The Secret History of Magic by Peter Lamont & Jim Steinmeyer
If you read a standard history of magic, you learn that it begins in ancient Egypt, with the resurrection of a goose in front of the Pharaoh. You discover how magicians were tortured and killed during the age of witchcraft. You are told how conjuring tricks were used to quell rebellious colonial natives. The history of magic is full of such stories, which turn out not to be true. Behind the smoke and mirrors, however, lies the real story of magic.
It is a history of people from humble roots, who made and lost fortunes, and who deceived kings and queens. In order to survive, they concealed many secrets, yet they revealed some and they stole others. They engaged in deception, exposure, and betrayal, in a quest to make the impossible happen. They managed to survive in a world in which a series of technological wonders appeared, which previous generations would have considered magical. Even today, when we now take the most sophisticated technology for granted, we can still be astonished by tricks that were performed hundreds of years ago.
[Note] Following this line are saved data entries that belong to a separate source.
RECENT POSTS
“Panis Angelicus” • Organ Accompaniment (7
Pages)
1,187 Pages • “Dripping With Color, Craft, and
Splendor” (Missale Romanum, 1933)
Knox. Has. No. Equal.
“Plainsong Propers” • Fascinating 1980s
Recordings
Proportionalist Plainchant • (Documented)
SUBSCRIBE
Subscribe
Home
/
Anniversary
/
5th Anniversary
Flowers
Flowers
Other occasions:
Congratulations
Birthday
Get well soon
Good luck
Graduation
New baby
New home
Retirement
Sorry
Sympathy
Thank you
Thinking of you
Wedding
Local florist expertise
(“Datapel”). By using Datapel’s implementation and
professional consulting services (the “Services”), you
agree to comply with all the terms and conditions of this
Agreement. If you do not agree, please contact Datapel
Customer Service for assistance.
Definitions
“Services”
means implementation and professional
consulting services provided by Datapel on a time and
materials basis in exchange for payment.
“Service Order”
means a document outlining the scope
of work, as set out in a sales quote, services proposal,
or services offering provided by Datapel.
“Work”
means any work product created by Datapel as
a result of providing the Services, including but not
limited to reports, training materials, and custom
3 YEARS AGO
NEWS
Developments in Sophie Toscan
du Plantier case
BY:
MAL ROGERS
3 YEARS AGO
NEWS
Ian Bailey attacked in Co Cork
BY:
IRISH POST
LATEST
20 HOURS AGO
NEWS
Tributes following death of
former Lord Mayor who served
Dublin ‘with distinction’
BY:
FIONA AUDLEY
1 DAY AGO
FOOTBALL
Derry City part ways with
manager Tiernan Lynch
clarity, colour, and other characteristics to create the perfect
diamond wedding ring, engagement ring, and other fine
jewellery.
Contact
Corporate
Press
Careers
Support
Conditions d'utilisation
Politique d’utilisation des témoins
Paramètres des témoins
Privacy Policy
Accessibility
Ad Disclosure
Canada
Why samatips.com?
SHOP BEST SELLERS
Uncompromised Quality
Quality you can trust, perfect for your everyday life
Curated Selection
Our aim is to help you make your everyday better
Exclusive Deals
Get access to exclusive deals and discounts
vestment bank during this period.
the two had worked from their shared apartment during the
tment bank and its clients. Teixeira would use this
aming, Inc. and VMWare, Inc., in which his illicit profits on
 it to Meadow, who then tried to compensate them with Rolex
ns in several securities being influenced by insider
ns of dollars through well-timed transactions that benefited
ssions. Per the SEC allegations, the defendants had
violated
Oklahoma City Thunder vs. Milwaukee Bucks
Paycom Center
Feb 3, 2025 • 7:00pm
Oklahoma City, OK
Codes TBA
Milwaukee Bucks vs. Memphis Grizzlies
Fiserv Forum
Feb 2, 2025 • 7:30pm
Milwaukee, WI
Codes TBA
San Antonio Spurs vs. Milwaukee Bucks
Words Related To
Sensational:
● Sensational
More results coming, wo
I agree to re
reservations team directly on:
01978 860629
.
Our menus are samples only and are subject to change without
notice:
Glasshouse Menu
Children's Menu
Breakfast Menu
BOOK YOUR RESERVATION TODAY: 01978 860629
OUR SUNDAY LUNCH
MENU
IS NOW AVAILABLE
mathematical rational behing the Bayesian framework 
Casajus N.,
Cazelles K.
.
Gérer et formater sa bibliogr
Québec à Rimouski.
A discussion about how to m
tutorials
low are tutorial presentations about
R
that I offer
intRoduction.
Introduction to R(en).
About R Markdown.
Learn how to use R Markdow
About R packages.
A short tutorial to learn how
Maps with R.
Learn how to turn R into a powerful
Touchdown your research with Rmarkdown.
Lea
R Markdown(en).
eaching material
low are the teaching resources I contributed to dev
The Secret History of Magic reveals how this was done. It is about why magic matters in a world that no longer seems to have a place for it, but which desperately needs a sense of wonder. (via Goodreads)
Why was I interested in this book?
Peter Lamont and Jim Steinmeyer are two of my favorite magic writers, and the history of magic is one of my favorite subjects.
Magicians are liars. Most magicians are okay with that epithet. Likewise, the stories and histories they relate are filled with embellishments and fabrications and are prone to a certain amount of revision when it suites a narrative. Did people in the Ye Olde Olden Days really believe that magicians had supernatural powers? Probably not. But did it become convenient for magicians to wink at a contemporary audience and say, “But you all are too sophisticated to believe that nonsense”? Well, it doesn’t hurt to flatter an audience that might not give you the benefit of a doubt.
The Secret History of Magic drills down past some of these not-entirely-true stories to highlight the performers who perfected their craft and worked hard for their notoriety or, at least, their living. This book is light on the secrets behind tricks, but doesn’t shy away from a little exposure when needed. But those types of secrets aren’t really what this book is about. Instead, Secret History about how magic has changed with the times while not really changing much at all.
What Didn’t Work
There is a lot of repetition of certain ideas in close proximity to each other. If a concept were presented at the beginning of a chapter and is then perhaps reiterated at the end of the chapter, that’s one thing. If the idea is presented at the beginning of a paragraph and the end of the same paragraph and then maybe again a paragraph later, repetition may be a problem. And this isn’t done once for emphasis, it happens over and over. Sometimes it felt like similar, independent articles had been imperfectly stitched together. I don’t know whether this was due to the collaboration, but some of the more directly historical sections were smoother.
I’m also not sure I’d suggest this as a “beginner” text. While someone like Jean Eugene Robert-Houdin is given ample page space (because his “memoir” is one of the core “histories” of the profession), many other magicians are mentioned by name only, possibly relying on knowledge of them that the reader may or may not have. I don’t think this is the magic history book for someone who has only heard of Houdini.
Regardless, I enjoyed this book. I’ve been thinking about magicians and their histrories, their versions of their truths, for some time on my own. As a writer, it’s a layer of storytelling worth consideration. And for me, reading about magic history is like that quote about sex: even not-great magic history is pretty good magic history.